Salesforce.com and Amazon to join G-Cloud
Amazon and Salesforce.com are set to join the government's G-Cloud 2.0, according to the organisation's new director, Denise McDonagh
Amazon – which claims to be the world's largest web services company – and cloud platform vendor Salesforce.com are set to join the government's G-Cloud 2.0, according to the organisation's new programme director, Denise McDonagh, who takes over from Chris Chant at the end of the month.
The recruitment of the two big names is a boost for the G-Cloud, and will enable public-sector organisations to use the two companies' software and services on uniform terms and conditions. Both had turned down the opportunity to join up in February, when G-Cloud 1.0 launched, over concerns about their legal obligations under the terms of G-Cloud 1.0.

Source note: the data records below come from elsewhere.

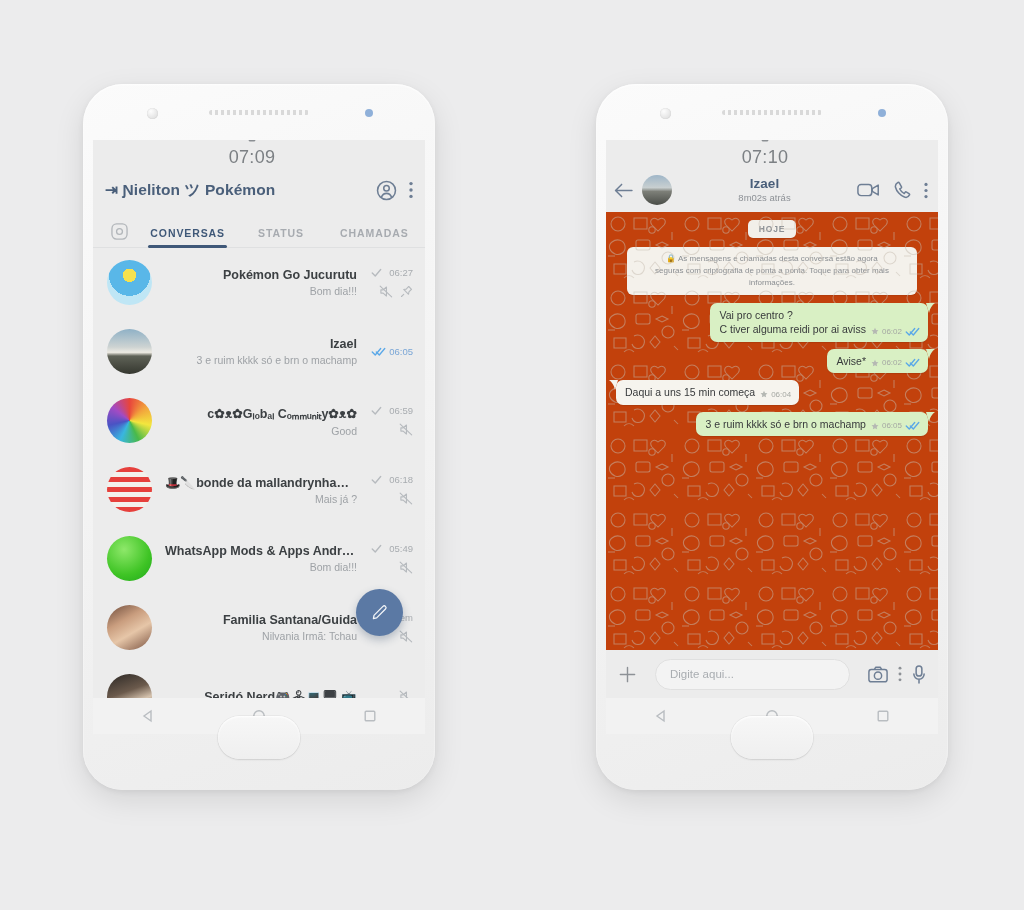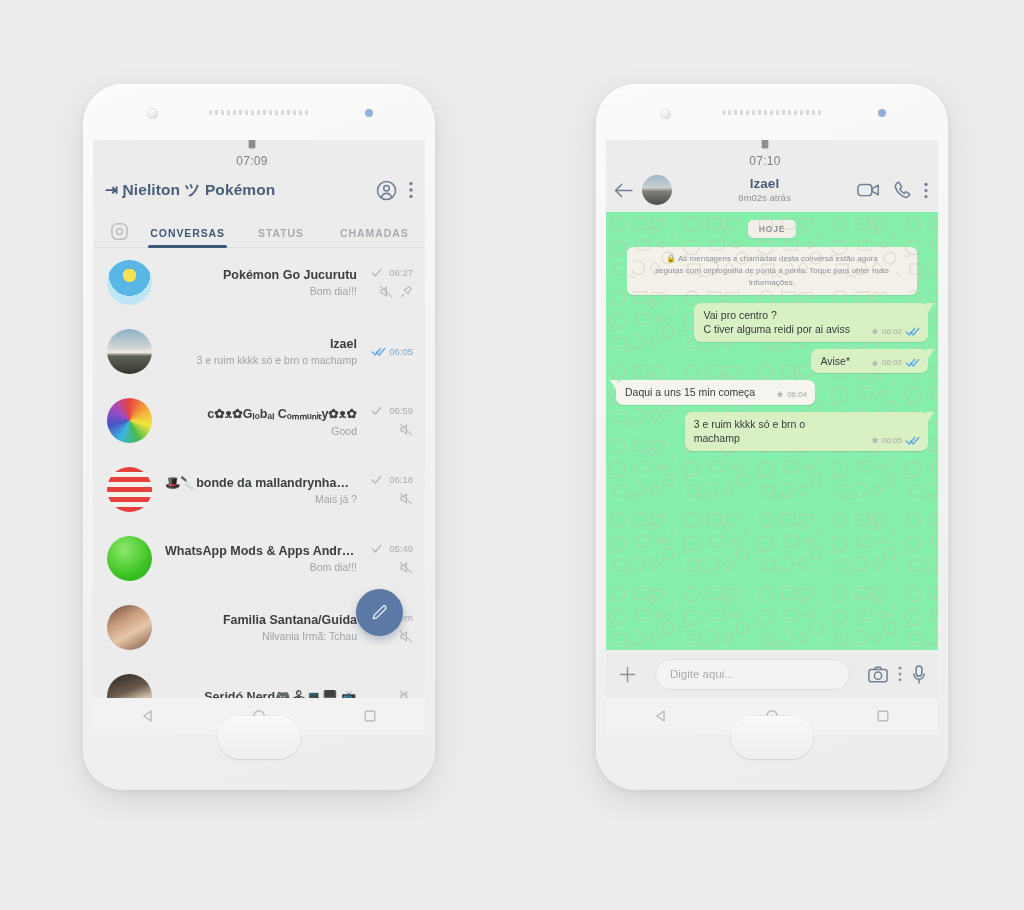--- a/index.html
+++ b/index.html
@@ -60,21 +60,21 @@
 
   
   .statusbar {
     height: 28px; display: flex; align-items: center; justify-content: flex-end;
     padding: 0 14px 0 0; gap: 5px; color: #8b8f93; font-size: 11px;
     background: #ececec;
     flex-direction: column;
   }
   .statusbar .sbicon { display: flex; align-items: center; }
   .sb-batt-pct { font-size: 10.5px; letter-spacing: 0.2px; }
-  .sb-time { font-size: 12px; color: #7c8084; letter-spacing: 0.3px; margin-left: 0; }
+  .sb-time { font-size: 18px; color: #7c8084; letter-spacing: 0.3px; margin-left: 0; }
 
   
   .appbar {
     height: 44px; display: flex; align-items: center; padding: 0 12px;
     background: #ececec;
   }
   .appbar-title {
     flex: 1; font-size: 15.5px; font-weight: 700; color: #4a5f7a;
     letter-spacing: 0.1px; white-space: nowrap; overflow: hidden;
   }
@@ -154,21 +154,21 @@
     width: 30px; height: 30px; border-radius: 50%; flex: none; overflow: hidden;
     background: linear-gradient(180deg,#9fb6c8 0%,#c8cfd0 42%,#7d7f78 55%,#4a4d48 100%);
   }
   .conv-names { flex: 1; text-align: center; line-height: 1.15; }
   .conv-name { font-size: 13.5px; font-weight: 700; color: #4a5f7a; }
   .conv-status { font-size: 9.5px; color: #8d9196; margin-top: 1px; }
   .conv-actions { display: flex; align-items: center; gap: 13px; }
 
   .wallpaper {
     position: relative; height: 438px; overflow: hidden;
-    background-color: #86efac;
+    background-color: #c2410c;
   }
   .wallpaper .doodles { position: absolute; inset: 0; opacity: 0.5; }
 
   .datechip-wrap { display: flex; justify-content: center; padding-top: 8px; }
   .datechip {
     background: #f2efe9; color: #8d9196; font-size: 8.5px; font-weight: 700;
     letter-spacing: 0.8px; padding: 4px 11px; border-radius: 5px;
     box-shadow: 0 1px 1px rgba(0,0,0,0.08);
   }
   .noticewrap { display: flex; justify-content: center; padding: 9px 14px 0; }
@@ -178,21 +178,21 @@
     box-shadow: 0 1px 1px rgba(0,0,0,0.08); max-width: 290px;
   }
   .msgs { padding: 8px 10px 0; }
   .msgrow { display: flex; margin-bottom: 7px; }
   .msgrow.out { justify-content: flex-end; }
   .msgrow.in  { justify-content: flex-start; }
   .bubble {
     max-width: 78%; border-radius: 7px; padding: 5px 8px 5px 9px;
     font-size: 10.5px; color: #37393b; line-height: 1.38;
     box-shadow: 0 1px 1px rgba(0,0,0,0.10); position: relative;
-    display: flex; align-items: flex-end; gap: 21px;
+    display: flex; align-items: flex-end; gap: 5px;
   }
   .bubble.out { background: #d9f0c4; }
   .bubble.in  { background: #f6f4ee; }
   .bubble .text { white-space: pre-line; }
   .bubble .tail {
     position: absolute; top: 0; width: 9px; height: 10px;
   }
   .bubble.out .tail { right: -7px; }
   .bubble.in  .tail { left: -7px; }
   .bmeta {

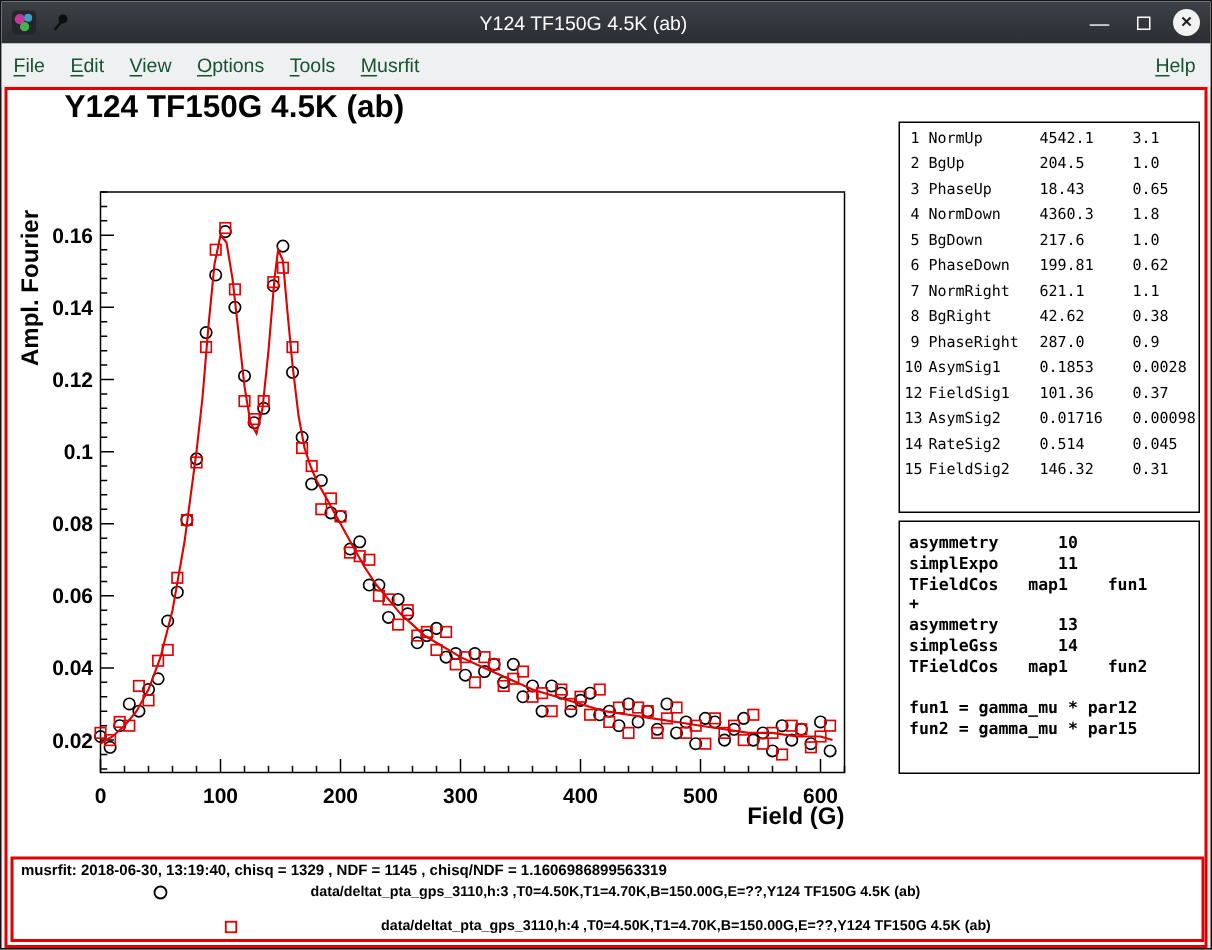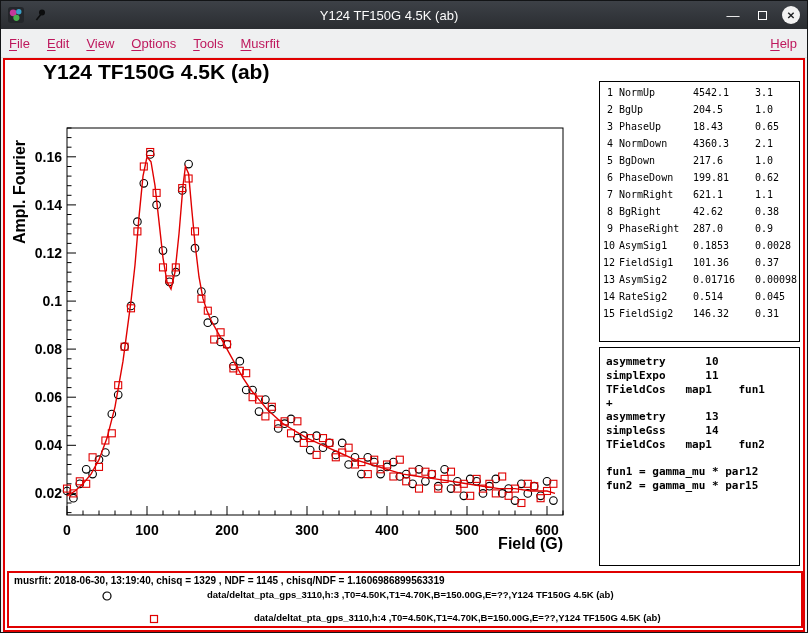--- a/index.html
+++ b/index.html
@@ -17,42 +17,42 @@
   .app-icon { margin-left:6px; width:18px; height:18px; display:inline-flex; }
   .pin-icon { margin-left:8px; width:14px; height:14px; display:inline-flex; }
   .tb-buttons { position:absolute; right:7px; top:0; height:28px; display:flex; gap:11px; align-items:center; }
   .tb-btn { width:18px; height:18px; display:flex; align-items:center; justify-content:center;
             color:#fcfcfc; font-size:13px; cursor:pointer; }
   .tb-btn .max-glyph { width:9px; height:9px; border:1.5px solid #fcfcfc; display:block; }
   .tb-btn.close { background:#f2f2f2; color:#1b1e20; border-radius:50%; font-size:10px; font-weight:bold; }
 
   
   .menubar { position:absolute; top:28px; left:0; right:0; height:29px; background:#eff0f1;
-             display:flex; align-items:center; padding:0 8px; font-size:13px; color:#be185d;
+             display:flex; align-items:center; padding:0 8px; font-size:13px; color:#14532d;
              border-bottom:1px solid #e2e3e4;text-align:center; }
   .menu-item { margin-right:17px; cursor:pointer; white-space:nowrap; }
   #menu-right { margin-left:auto; }
   #menu-right .menu-item { margin-right:2px; }
   .menu-item u { text-underline-offset:2px; }
 
   
   .canvas { position:absolute; top:57px; left:2px; right:2px; height:574px;
             background:#fff; border:2px solid #e00000; }
   .plot-title { position:absolute; left:38px; top:0px; font-size:21px; font-weight:bold; color:#000; }
   #plot-svg { position:absolute; left:0; top:0; width:800px; height:510px; }
   #plot-svg svg text.tick { font:bold 14px "Liberation Sans",sans-serif; fill:#000; }
   #plot-svg svg text.axis-title { font:bold 16px "Liberation Sans",sans-serif; fill:#000; }
 
   
   .param-box { position:absolute; left:594px; top:21px; width:201px; height:261px;
                border:1px solid #000; background:#fff; font-family:"DejaVu Sans Mono",monospace;
                font-size:10px; line-height:17px; padding:2px 0 0 3px; overflow:hidden; }
   .prow { display:grid; grid-template-columns:16px 74px 62px auto; }
   .pc0 { text-align:right; padding-right:6px; }
-  .theory-box { position:absolute; left:594px; top:287px; width:201px; height:219px;
+  .theory-box { position:absolute; left:594px; top:287px; width:201px; height:169px;
                 border:1px solid #000; background:#fff; overflow:hidden; }
   .theory-box pre { font-family:"DejaVu Sans Mono",monospace; font-size:11px; font-weight:bold;
                     line-height:13.8px; padding:7px 0 0 6px; color:#000; }
 
   
   .footer-pad { position:absolute; left:2px; top:511px; width:796px; height:57px;
                 border:2px solid #e00000; background:#fff;padding-left:36px; }
   .stats-line { position:absolute; left:5px; top:2px; font-size:10px; font-weight:bold;
                 color:#000; white-space:nowrap; }
   .legend-row { position:absolute; left:0; width:100%; height:15px; }
@@ -362,21 +362,21 @@
         <div class="prow">
           <span class="pc0">3</span>
           <span class="pc1">PhaseUp</span>
           <span class="pc2">18.43</span>
           <span class="pc3">0.65</span>
         </div>
         <div class="prow">
           <span class="pc0">4</span>
           <span class="pc1">NormDown</span>
           <span class="pc2">4360.3</span>
-          <span class="pc3">2.1</span>
+          <span class="pc3">1.8</span>
         </div>
         <div class="prow">
           <span class="pc0">5</span>
           <span class="pc1">BgDown</span>
           <span class="pc2">217.6</span>
           <span class="pc3">1.0</span>
         </div>
         <div class="prow">
           <span class="pc0">6</span>
           <span class="pc1">PhaseDown</span>

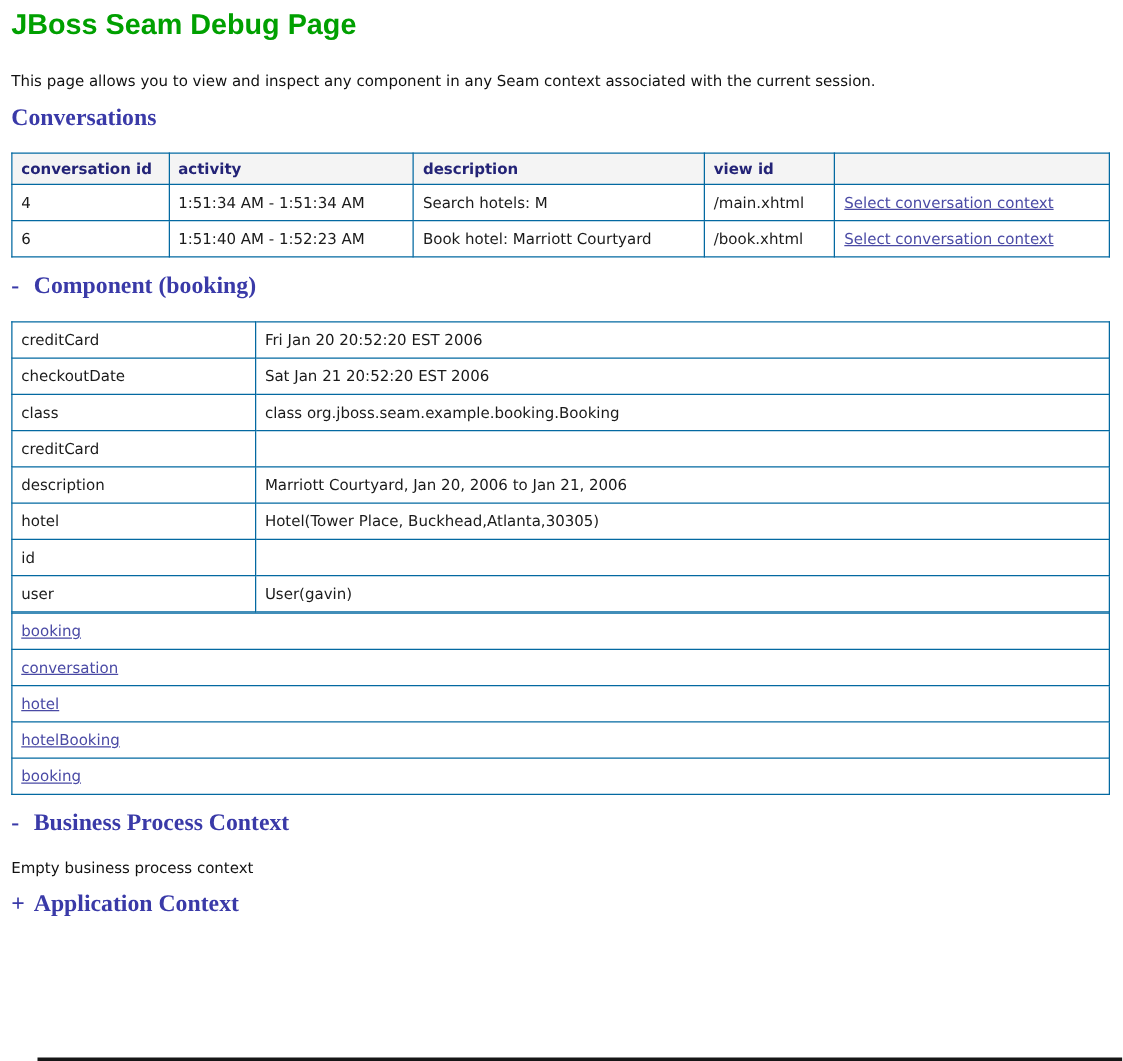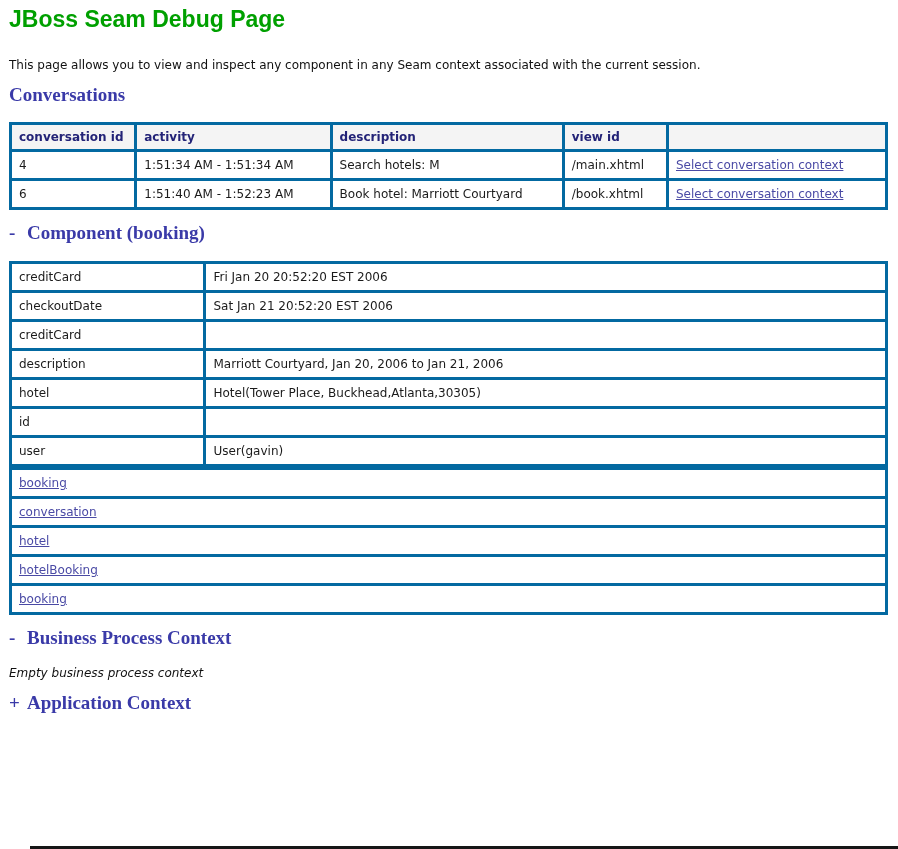--- a/index.html
+++ b/index.html
@@ -43,41 +43,41 @@
     min-width: 11px;
     margin-right: 7px;
     color: #3a3aa8;
   }
   table.grid {
     width: 100%;
     border-collapse: collapse;
     table-layout: fixed;
   }
   table.grid th, table.grid td {
-    border: 3px solid #0369a1;
+    border: 1px solid #0369a1;
     padding: 5px 7px;
     height: 29px;
     font-size: 12px;
     text-align: left;
     vertical-align: middle;
     overflow: hidden;
     white-space: nowrap;
   }
   table.grid th {
     background: #f4f4f4;
     color: #232377;
     font-weight: bold;
     height: 25px;
   }
   a.link {
     color: #4a4aa5;
     text-decoration: underline;
     cursor: pointer;
   }
-  p.empty-msg { margin: 14px 0 0 0; font-size: 12px; color: #111111; font-style: italic; }
+  p.empty-msg { margin: 14px 0 0 0; font-size: 12px; color: #111111; }
   .window-bottom-edge {
     position: absolute;
     left: 30px;
     right: 0;
     bottom: 0;
     height: 3px;
     background: #161616;
   }
 </style>
 </head>
@@ -142,20 +142,24 @@
     <tbody>
       <tr>
         <td>creditCard</td>
         <td>Fri Jan 20 20:52:20 EST 2006</td>
       </tr>
       <tr>
         <td>checkoutDate</td>
         <td>Sat Jan 21 20:52:20 EST 2006</td>
       </tr>
       <tr>
+        <td>class</td>
+        <td>class org.jboss.seam.example.booking.Booking</td>
+      </tr>
+      <tr>
         <td>creditCard</td>
         <td></td>
       </tr>
       <tr>
         <td>description</td>
         <td>Marriott Courtyard, Jan 20, 2006 to Jan 21, 2006</td>
       </tr>
       <tr>
         <td>hotel</td>
         <td>Hotel(Tower Place, Buckhead,Atlanta,30305)</td>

According to McDonagh, the organisation has had to reduce the number of terms and conditions – from hundreds of pages down to just 20 – and simplify the wording to attract new suppliers.
Since its launch in February, says McDonagh, just "20 or 30" services had been sold via Cloudstore, but the organisation is planning to hold several "buy camps" to persuade CIOs and others involved in IT procurement in the public sector to use cloud services.
The recruitment of Salesforce.com is significant, following stinging criticism from the company's CEO, Marc Benioff, in September last year.
"The UK government is way behind in this and way too much into virtualisation and the G-Cloud, which is basically just a big virtual machine that has not been executed well," he told ZDnet.
He added that he believed too much public-sector money was being wasted on datacentres with utilisation rates running in single-digit figures. The public sector could make huge savings by adopting cloud services, he suggested.
Both Amazon and Salesforce already provide hosting of US government data and applications. Amazon, for example, has a specialised Amazon Web Services offering for the US public sector, called AWS GovCloud, which was designed to comply with US data protection and other regulations. These include the International Traffic in Arms Regulations (ITAR), which dictate how defence-related data should be managed and stored. ITAR, for example, mandates that the data be accessible only by US persons.